Władze Chin zorganizują samolot dla chińskich turystów na Bali
Indonezja tymczasowo wstrzymała w nocy ze środy na czwartek wszystkie bezpośrednie loty do i z Chin kontynentalnych. Przebywający na Bali turyści mogą wprawdzie wrócić do Chin, lecąc przez inne kraje, ale niektórzy z nich wolą pozostać na wyspie z obawy przed epidemią – powiedział niedawno chiński konsul w Denpasar, stolicy prowincji Bali, Guo Haodong.

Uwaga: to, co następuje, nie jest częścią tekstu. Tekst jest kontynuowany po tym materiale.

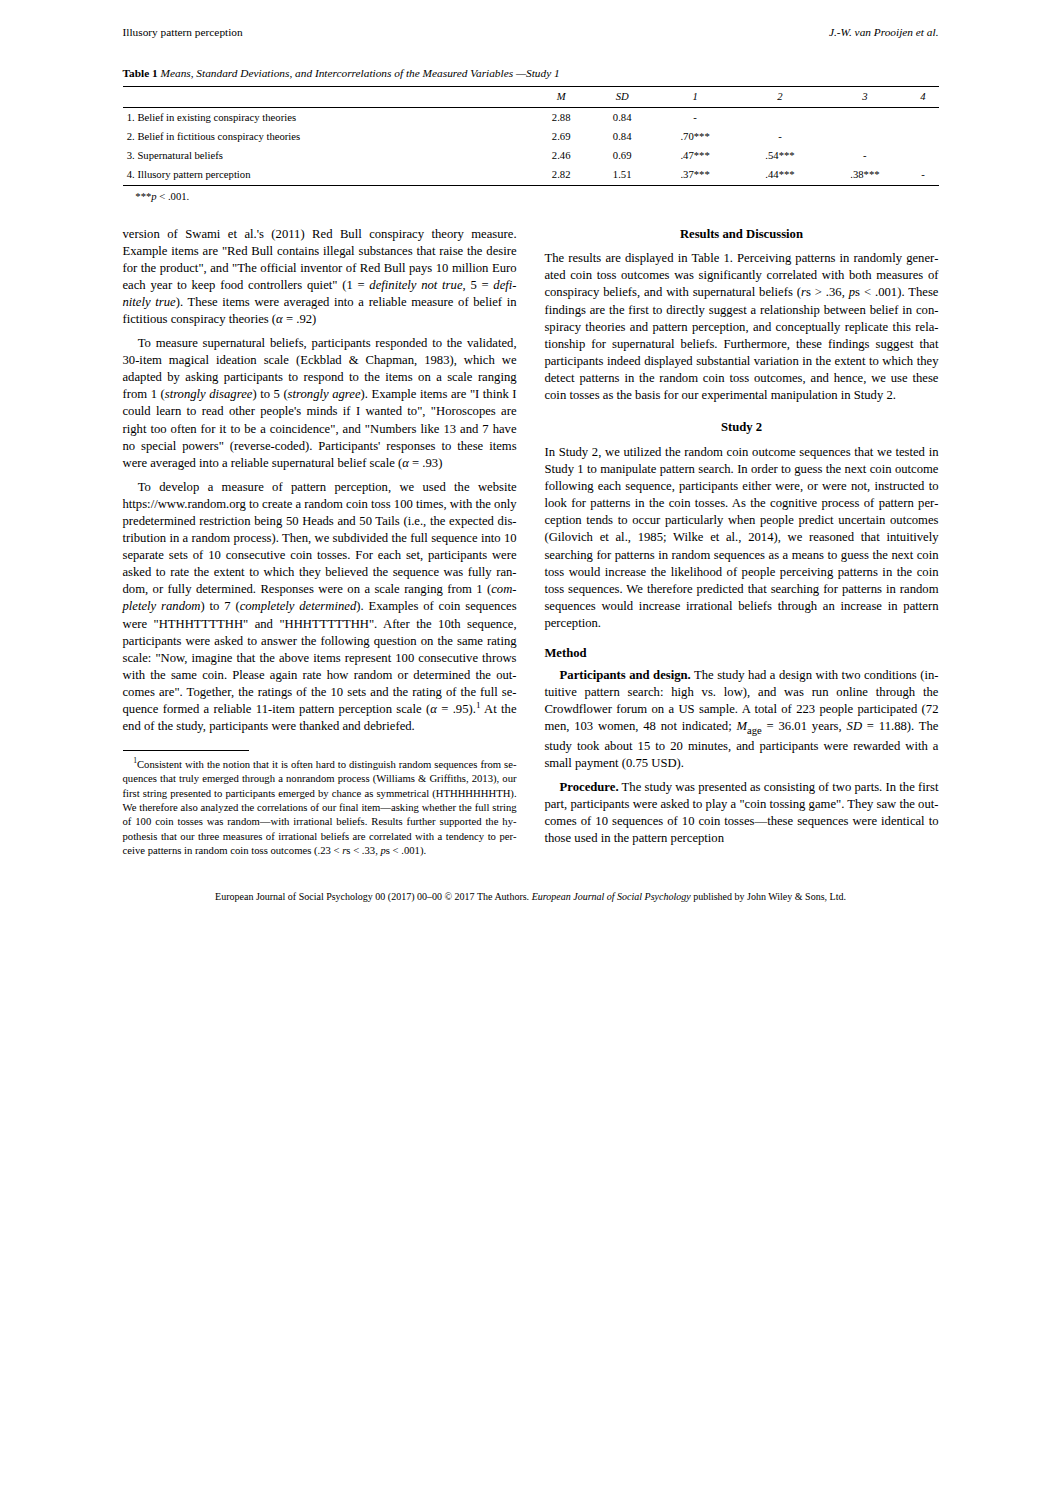Illusory pattern perception J.-W. van Prooijen et al.
Table 1 Means, Standard Deviations, and Intercorrelations of the Measured Variables —Study 1
| | M | SD | 1 | 2 | 3 | 4 |
| --- | --- | --- | --- | --- | --- | --- |
| 1. Belief in existing conspiracy theories | 2.88 | 0.84 | - | | | |
| 2. Belief in fictitious conspiracy theories | 2.69 | 0.84 | .70*** | - | | |
| 3. Supernatural beliefs | 2.46 | 0.69 | .47*** | .54*** | - | |
| 4. Illusory pattern perception | 2.82 | 1.51 | .37*** | .44*** | .38*** | - |
***p < .001.
version of Swami et al.'s (2011) Red Bull conspiracy theory measure. Example items are "Red Bull contains illegal substances that raise the desire for the product", and "The official inventor of Red Bull pays 10 million Euro each year to keep food controllers quiet" (1 = definitely not true, 5 = definitely true). These items were averaged into a reliable measure of belief in fictitious conspiracy theories (α = .92)
To measure supernatural beliefs, participants responded to the validated, 30-item magical ideation scale (Eckblad & Chapman, 1983), which we adapted by asking participants to respond to the items on a scale ranging from 1 (strongly disagree) to 5 (strongly agree). Example items are "I think I could learn to read other people's minds if I wanted to", "Horoscopes are right too often for it to be a coincidence", and "Numbers like 13 and 7 have no special powers" (reverse-coded). Participants' responses to these items were averaged into a reliable supernatural belief scale (α = .93)
To develop a measure of pattern perception, we used the website https://www.random.org to create a random coin toss 100 times, with the only predetermined restriction being 50 Heads and 50 Tails (i.e., the expected distribution in a random process). Then, we subdivided the full sequence into 10 separate sets of 10 consecutive coin tosses. For each set, participants were asked to rate the extent to which they believed the sequence was fully random, or fully determined. Responses were on a scale ranging from 1 (completely random) to 7 (completely determined). Examples of coin sequences were "HTHHTTTTHH" and "HHHTTTTTHH". After the 10th sequence, participants were asked to answer the following question on the same rating scale: "Now, imagine that the above items represent 100 consecutive throws with the same coin. Please again rate how random or determined the outcomes are". Together, the ratings of the 10 sets and the rating of the full sequence formed a reliable 11-item pattern perception scale (α = .95).1 At the end of the study, participants were thanked and debriefed.
1Consistent with the notion that it is often hard to distinguish random sequences from sequences that truly emerged through a nonrandom process (Williams & Griffiths, 2013), our first string presented to participants emerged by chance as symmetrical (HTHHHHHHTH). We therefore also analyzed the correlations of our final item—asking whether the full string of 100 coin tosses was random—with irrational beliefs. Results further supported the hypothesis that our three measures of irrational beliefs are correlated with a tendency to perceive patterns in random coin toss outcomes (.23 < rs < .33, ps < .001).
Results and Discussion
The results are displayed in Table 1. Perceiving patterns in randomly generated coin toss outcomes was significantly correlated with both measures of conspiracy beliefs, and with supernatural beliefs (rs > .36, ps < .001). These findings are the first to directly suggest a relationship between belief in conspiracy theories and pattern perception, and conceptually replicate this relationship for supernatural beliefs. Furthermore, these findings suggest that participants indeed displayed substantial variation in the extent to which they detect patterns in the random coin toss outcomes, and hence, we use these coin tosses as the basis for our experimental manipulation in Study 2.
Study 2
In Study 2, we utilized the random coin outcome sequences that we tested in Study 1 to manipulate pattern search. In order to guess the next coin outcome following each sequence, participants either were, or were not, instructed to look for patterns in the coin tosses. As the cognitive process of pattern perception tends to occur particularly when people predict uncertain outcomes (Gilovich et al., 1985; Wilke et al., 2014), we reasoned that intuitively searching for patterns in random sequences as a means to guess the next coin toss would increase the likelihood of people perceiving patterns in the coin toss sequences. We therefore predicted that searching for patterns in random sequences would increase irrational beliefs through an increase in pattern perception.
Method
Participants and design. The study had a design with two conditions (intuitive pattern search: high vs. low), and was run online through the Crowdflower forum on a US sample. A total of 223 people participated (72 men, 103 women, 48 not indicated; Mage = 36.01 years, SD = 11.88). The study took about 15 to 20 minutes, and participants were rewarded with a small payment (0.75 USD).
Procedure. The study was presented as consisting of two parts. In the first part, participants were asked to play a "coin tossing game". They saw the outcomes of 10 sequences of 10 coin tosses—these sequences were identical to those used in the pattern perception
European Journal of Social Psychology 00 (2017) 00–00 © 2017 The Authors. European Journal of Social Psychology published by John Wiley & Sons, Ltd.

Ze względu na dużą liczbę przebywających na Bali Chińczyków z prowincji Hubei, gdzie znajduje się pierwotne ognisko epidemii koronawirusa, konsulat zorganizuje w piątek lot czarterowy, którym turyści będą mogli wrócić do domu – napisano w komunikacie na stronie internetowej placówki.
Samolot poleci do miasta Wuhan, stolicy prowincji Hubei, i przeznaczony jest przede wszystkim dla mieszkańców tego regionu – dodano.
W ramach odpowiedzi na epidemię koronawirusa 23 stycznia chińskie władze objęły Wuhan i szereg okolicznych miast kwarantanną, zakazując wjazdu i wyjazdu. Przed blokadą Wuhan opuściło jednak nawet 5 mln mieszkańców – ujawnił mer tego miasta Zhou Xianwang.
W komunikacie chińskiego konsulatu podkreślono, że kraje w regionie stopniowo ograniczają możliwość wjazdu dla Chińczyków, szczególnie dla mieszkańców Hubei, oraz odwołują połączenia lotnicze z Chinami. Wezwano osoby, które nie polecą piątkowym samolotem, aby jak najszybciej wróciły do Chin przez kraje trzecie.
Osoby, które zdecydują się pozostać w Indonezji, muszą ponieść związane z tym ryzyko i konsekwencje – dodano.
Jak informuje agencja EFE, wicegubernator Bali Tjokorda Oka Artha Ardhana Sukawati przekazał wcześniej lokalnym mediom, że wszyscy podróżni, których loty zostały odwołane, będą mogli przedłużyć swój pobyt na wyspie.
Jeśli spełni się czarny scenariusz i epidemia będzie zakłócała podróże z Chin przez cały rok, indonezyjski sektor turystyczny może na tym stracić równowartość 4 mld dolarów – powiedział w czwartek dziennikarzom minister turystyki Indonezji Wishnutama Kusubandio. W ubiegłym roku Indonezję odwiedziło ponad 2 mln Chińczyków i stanowili drugą pod względem liczebności grupę cudzoziemców odwiedzających ten kraj, po Malezyjczykach.